Уровни белков E и M определяли с помощью вестерн-блоттинга. Мы измерили экспрессию кодируемых белков S/N/E/M SARS-CoV-2 в HEK-293T-клетках, трансфицированных плазмидами pS/pN/pE/pM, с помощью вестерн-блот-анализа с использованием антигена. -S/анти-N антитела и антитело анти-6 x His в клеточных лизатах. Полосы аппроксимировали предсказанную молекулярную массу белков S (140–142 кДа), N (45 кДа), E (10 кДа) и M (22–25 кДа) (рис. 1B).

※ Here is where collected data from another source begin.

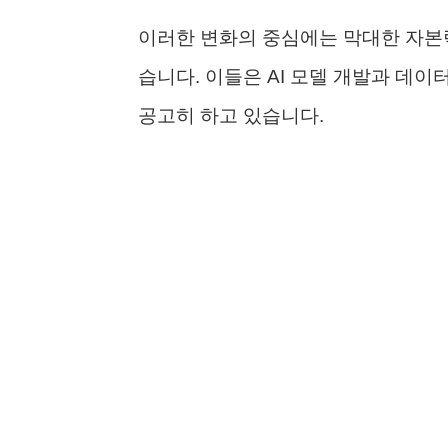
이러한 변화의 중심에는 막대한 자본
습니다. 이들은 AI 모델 개발과 데
공고히 하고 있습니다.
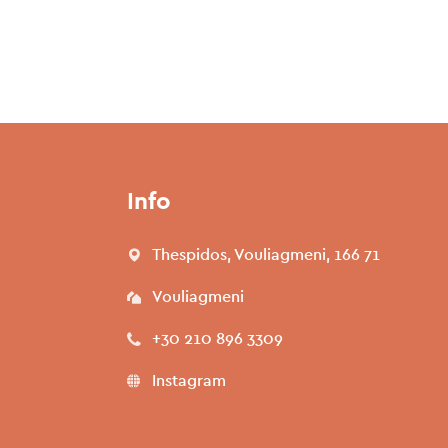
Info
Thespidos, Vouliagmeni, 166 71
Vouliagmeni
+30 210 896 3309
Instagram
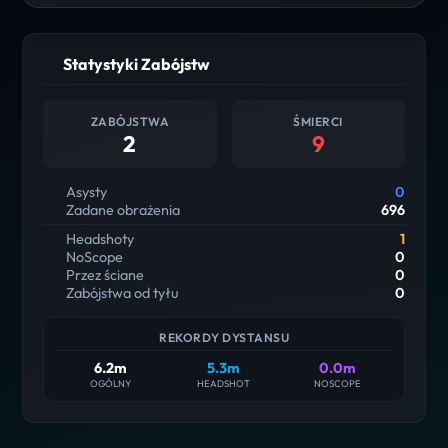
Statystyki Zabójstw
ZABÓJSTWA
ŚMIERCI
2
9
Asysty
0
Zadane obrażenia
696
Headshoty
1
NoScope
0
Przez ściane
0
Zabójstwa od tyłu
0
REKORDY DYSTANSU
6.2m
5.3m
0.0m
OGÓLNY
HEADSHOT
NOSCOPE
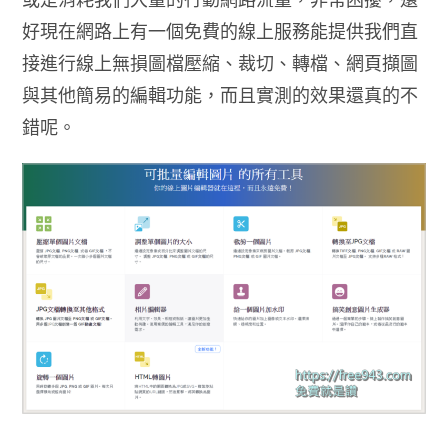
好現在網路上有一個免費的線上服務能提供我們直
接進行線上無損圖檔壓縮、裁切、轉檔、網頁擷圖
與其他簡易的編輯功能，而且實測的效果還真的不
錯呢。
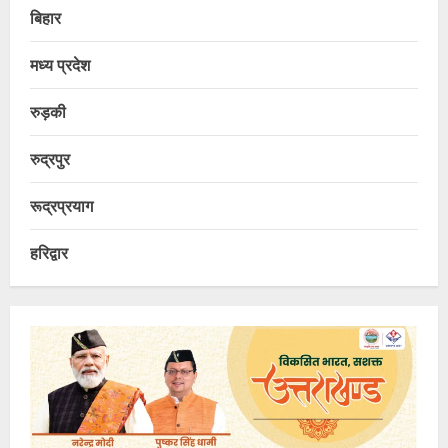
बिहार
मध्य प्रदेश
रुड़की
रुद्रपुर
रूद्रप्रयाग
हरिद्वार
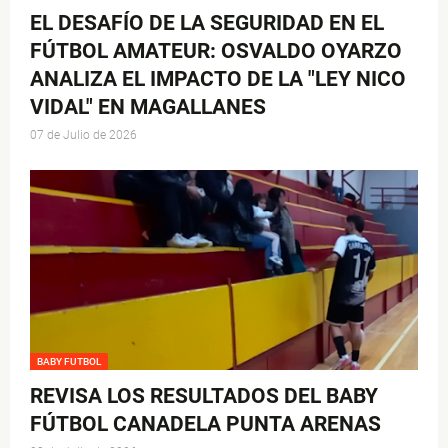
EL DESAFÍO DE LA SEGURIDAD EN EL
FÚTBOL AMATEUR: OSVALDO OYARZO
ANALIZA EL IMPACTO DE LA "LEY NICO
VIDAL" EN MAGALLANES
07 de Julio de 2026
BABY FUTBOL
REVISA LOS RESULTADOS DEL BABY
FÚTBOL CANADELA PUNTA ARENAS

3.2. Устойчивая и устойчивая продукция анти-S и/или анти-N IgG, индуцированная ДНК pS и/или pN

Вакцины. Сыворотку собирали у мышей BALB/c через 35, 56, 96 и 120 дней (рис. 2). Уровни анти-S/анти-N IgG определяли с помощью ELISA. Величина S- или N-специфического ответа IgG, индуцированного pS или pN, увеличивалась в сыворотке после первой и второй иммунизации. Титры анти-S и анти-N IgG были выше в группе pS + pN, чем в других группах; однако разница не была статистически значимой (рис. 3А, Б). Никаких надежных реакций антител, специфичных к E/M-белку, обнаружено не было, что согласуется с результатами предыдущего исследования (данные не показаны) [15].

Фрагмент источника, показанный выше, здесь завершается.